=== Begin Enclosure ===

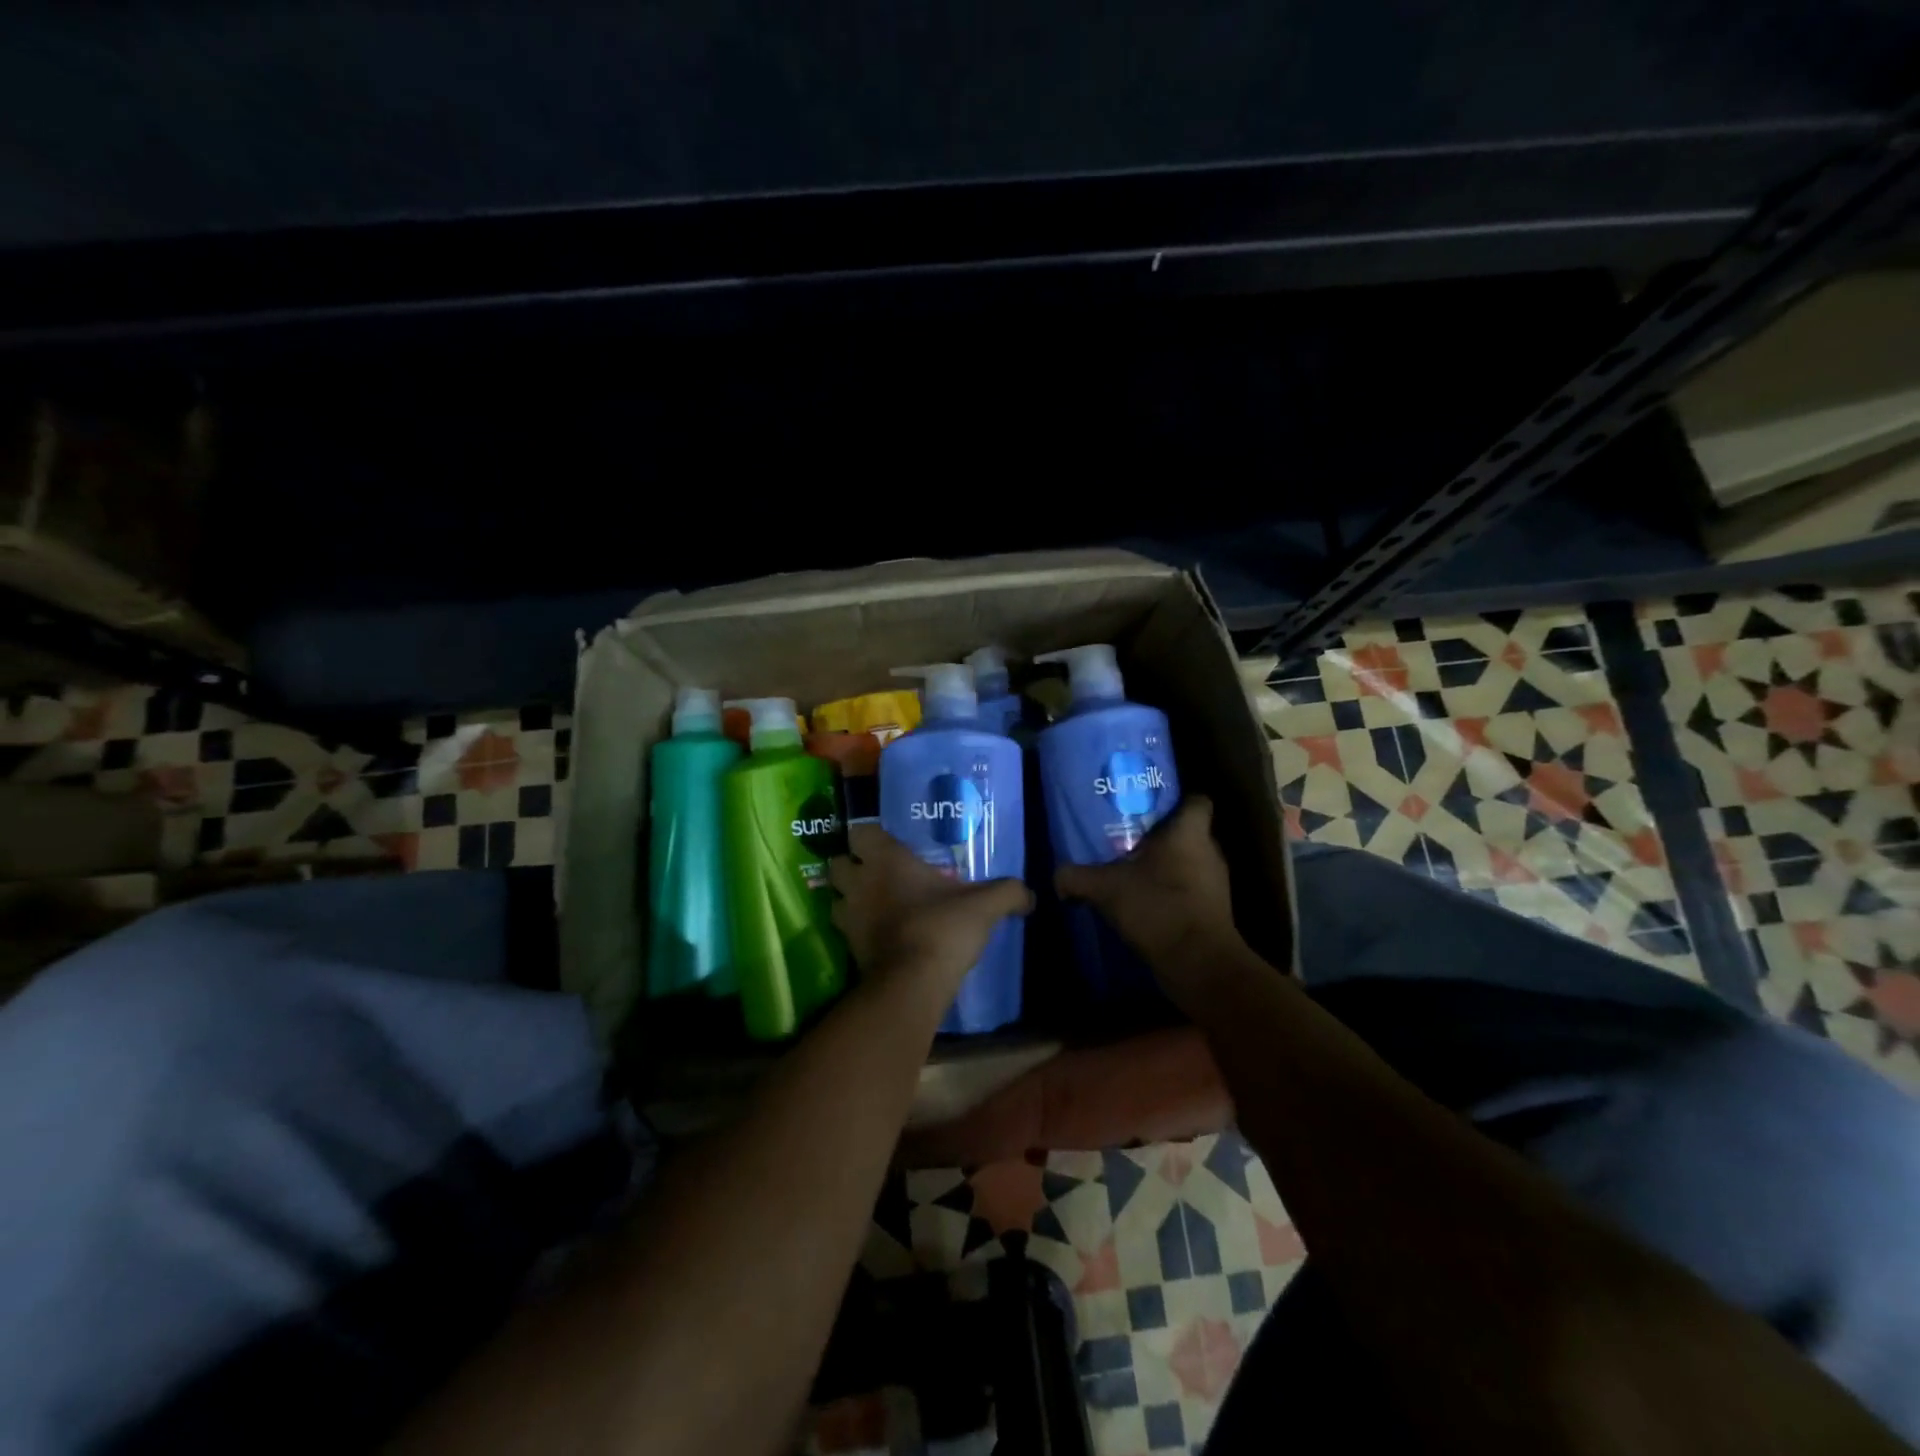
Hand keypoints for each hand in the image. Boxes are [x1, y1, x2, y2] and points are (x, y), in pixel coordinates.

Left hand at [829, 824, 1033, 991]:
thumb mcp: (985, 906)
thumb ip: (1008, 893)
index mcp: (886, 859)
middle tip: (876, 873)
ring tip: (873, 905)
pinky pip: (845, 930)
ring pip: (836, 897)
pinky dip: (856, 930)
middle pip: (837, 863)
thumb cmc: (943, 927)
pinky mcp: (848, 948)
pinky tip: (878, 935)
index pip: (859, 832)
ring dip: (849, 899)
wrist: (913, 982)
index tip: (887, 844)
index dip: (869, 836)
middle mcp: (860, 882)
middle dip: (852, 866)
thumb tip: (1031, 895)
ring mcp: (848, 916)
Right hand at [1054, 796, 1242, 983]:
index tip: (1149, 805)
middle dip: (1161, 834)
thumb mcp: (1104, 888)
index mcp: (1190, 833)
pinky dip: (1171, 892)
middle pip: (1189, 832)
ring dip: (1166, 865)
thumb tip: (1056, 876)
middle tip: (1129, 837)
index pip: (1196, 800)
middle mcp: (1210, 851)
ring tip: (1132, 869)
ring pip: (1190, 862)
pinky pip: (1190, 889)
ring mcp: (1215, 884)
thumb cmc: (1158, 908)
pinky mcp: (1213, 911)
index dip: (1176, 799)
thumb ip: (1076, 877)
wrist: (1199, 965)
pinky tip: (1144, 901)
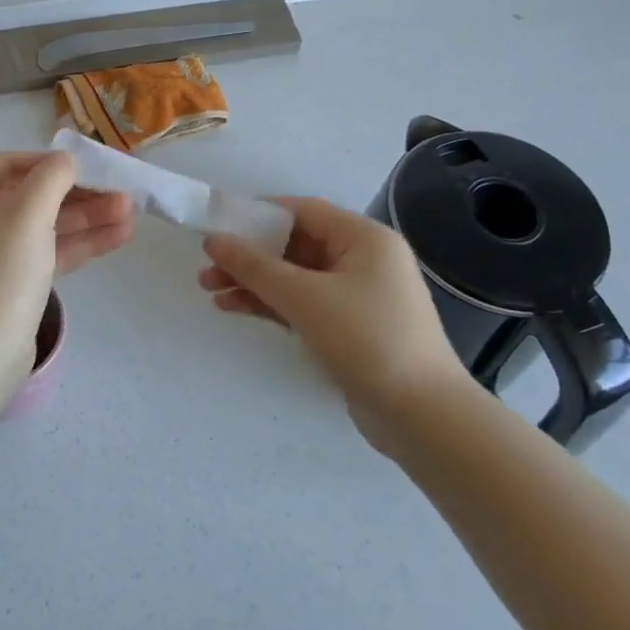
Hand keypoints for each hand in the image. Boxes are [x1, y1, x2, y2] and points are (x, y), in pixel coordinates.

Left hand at [0, 151, 135, 360]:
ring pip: (45, 227)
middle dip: (78, 194)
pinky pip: (48, 254)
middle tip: (120, 192)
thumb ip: (51, 177)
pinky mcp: (12, 285)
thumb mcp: (28, 213)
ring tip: (131, 214)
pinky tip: (118, 237)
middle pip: (32, 196)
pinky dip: (79, 244)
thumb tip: (65, 160)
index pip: (7, 164)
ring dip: (86, 218)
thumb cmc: (0, 270)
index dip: (47, 161)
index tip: (85, 166)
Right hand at [199, 199, 467, 453]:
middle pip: (294, 245)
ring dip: (254, 282)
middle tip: (207, 268)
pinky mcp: (349, 327)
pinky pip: (303, 303)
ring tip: (211, 291)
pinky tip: (235, 308)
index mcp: (364, 238)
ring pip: (295, 277)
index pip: (302, 211)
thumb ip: (255, 266)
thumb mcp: (304, 297)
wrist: (422, 417)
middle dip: (249, 256)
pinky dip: (271, 304)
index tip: (217, 225)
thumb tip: (213, 240)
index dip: (256, 215)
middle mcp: (363, 259)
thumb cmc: (367, 340)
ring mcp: (357, 296)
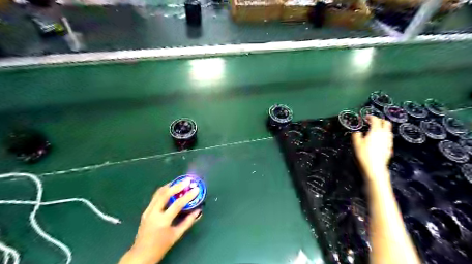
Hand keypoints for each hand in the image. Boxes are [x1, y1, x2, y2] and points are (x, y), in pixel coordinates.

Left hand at [120, 181, 200, 262]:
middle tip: (187, 181)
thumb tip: (198, 211)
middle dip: (177, 185)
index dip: (188, 196)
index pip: (177, 204)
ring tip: (179, 181)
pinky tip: (170, 189)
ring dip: (169, 186)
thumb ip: (188, 222)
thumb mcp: (176, 235)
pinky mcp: (145, 211)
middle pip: (165, 194)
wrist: (140, 255)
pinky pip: (155, 197)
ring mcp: (148, 211)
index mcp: (163, 221)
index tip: (196, 189)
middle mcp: (154, 213)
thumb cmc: (160, 246)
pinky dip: (164, 191)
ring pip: (158, 193)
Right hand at [352, 115, 392, 185]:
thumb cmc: (364, 154)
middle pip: (386, 123)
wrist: (375, 168)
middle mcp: (384, 134)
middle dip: (380, 120)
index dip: (371, 117)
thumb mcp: (356, 144)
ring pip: (388, 131)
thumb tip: (357, 132)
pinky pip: (388, 138)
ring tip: (375, 131)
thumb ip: (356, 135)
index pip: (375, 120)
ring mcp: (389, 141)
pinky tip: (378, 140)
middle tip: (372, 122)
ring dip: (382, 128)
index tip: (366, 117)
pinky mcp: (390, 148)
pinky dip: (383, 136)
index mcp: (376, 131)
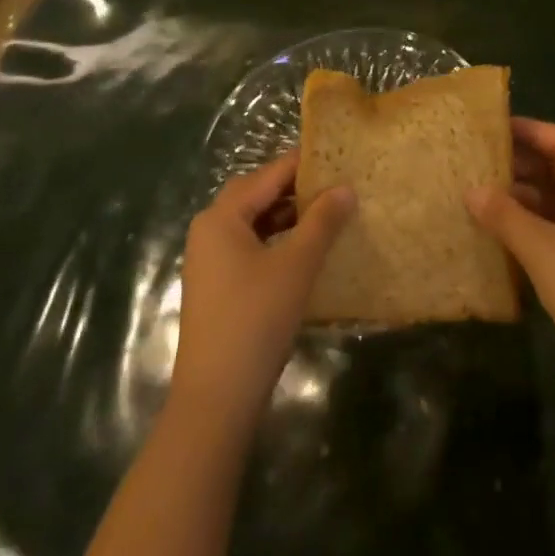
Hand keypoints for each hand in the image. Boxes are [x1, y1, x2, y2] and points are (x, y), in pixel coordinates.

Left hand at [170, 154, 355, 428]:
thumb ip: (322, 222)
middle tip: (334, 184)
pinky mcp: (217, 288)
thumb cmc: (256, 319)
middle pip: (256, 196)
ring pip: (253, 224)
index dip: (302, 165)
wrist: (216, 399)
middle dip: (294, 189)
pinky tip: (304, 252)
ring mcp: (209, 261)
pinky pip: (249, 248)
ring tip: (327, 215)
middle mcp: (209, 231)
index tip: (337, 157)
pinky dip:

=== End Enclosure ===

Task statement :: Where does the string "Left" occur in the listing above? Return every line that contains it.

Task response ::
Left hand at [829, 824, 1033, 991]:
Left hand at [0, 151, 135, 360]:
Left hand at [120, 181, 200, 262]:
Left hand at [170, 154, 355, 428]:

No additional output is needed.